As described in a recent Laity Lodge newsletter, that’s a cardinal who has been spending a lot of his free time on the deck outside the dining room. I saw him several times when I was there recently for a retreat that warmed my heart and soothed my soul. When I saw him I said, “It’s a good place to be, isn’t it, buddy? A good place indeed.”
Further soothing: A Rainy Day at Laity Lodge.
That’s a bright new star of fingerstyle guitar, Yasmin Williams. You can listen to her fantastic new record Urban Driftwood on the streaming sites – or, far better, buy it from Bandcamp.
Indie artists make almost nothing from streaming, so when I can I like to support them by actually buying their records on Bandcamp (which on average sends more than 80% of the purchase price directly to the artist). I did the same for my super-talented new friend Jon Guerra also.
I wrote a post about why it’s so hard to read the Bible.
My friend Austin Kleon has been just killing it on his blog lately – one terrific post after another, but you can get a taste by reading about being ignorant but curious, the relationship between attention and love, and how sometimes we all suffer from the twisties.
Sarah Perry trained to be a vaccinator because…
I did this, as I say, because I wanted to be good. I am conscious that as a statement this is at best not very chic, and at worst vaultingly hubristic – but I am conscious, too, that here I am the rule, not the exception. Everywhere, it seems to me, efforts to be good have been visible – children chalking hopscotch on the pavements to coax troubled adults out to play; mosques and chapels distributing comfort and food – so that I come to believe we have a tendency to reach after goodness, as if we were all at sea and navigating, by whatever stars and instruments we favour, to a pilot light that’s shining in the dock.
Sometimes the art that means the most doesn’t soothe our souls, but touches them, feeds them – at the price of heartache: listen to the great Rhiannon Giddens sing “We Could Fly.”

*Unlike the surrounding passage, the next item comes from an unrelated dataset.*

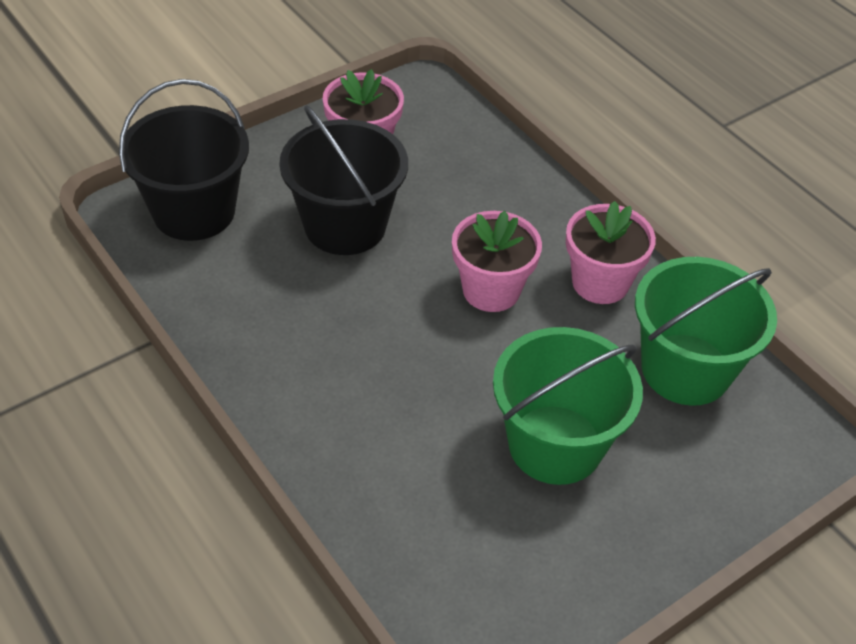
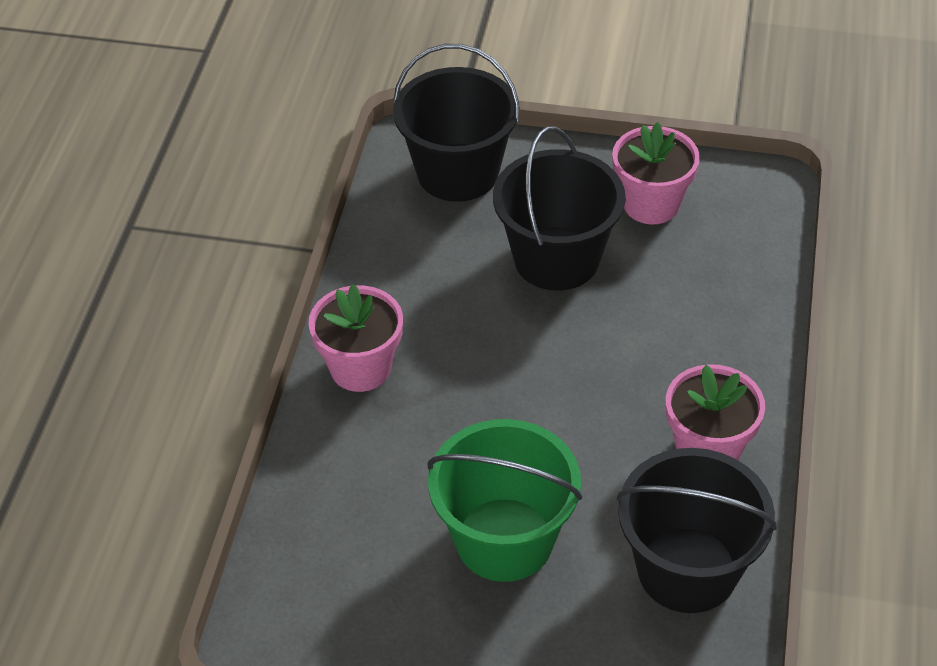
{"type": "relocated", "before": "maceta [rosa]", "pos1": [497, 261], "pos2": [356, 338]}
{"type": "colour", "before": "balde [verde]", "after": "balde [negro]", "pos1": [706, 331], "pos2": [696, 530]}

Via my friend Richard Gibson, this wonderful little prose poem by Yehuda Amichai. It’s part of a poem called “Tourists”:
Once I was sitting on the steps near the gate at David’s Citadel and put down my two heavy baskets beside me. A group of tourists stood there around their guide, and I became their point of reference. “You see that man over there with the baskets? A little to the right of his head there’s an arch from the Roman period. A little to the right of his head.” “But he’s moving, he’s moving!” I said to myself: Redemption will come only when they are told, “Do you see that arch over there from the Roman period? It doesn’t matter, but near it, a little to the left and then down a bit, there’s a man who has just bought fruit and vegetables for his family.”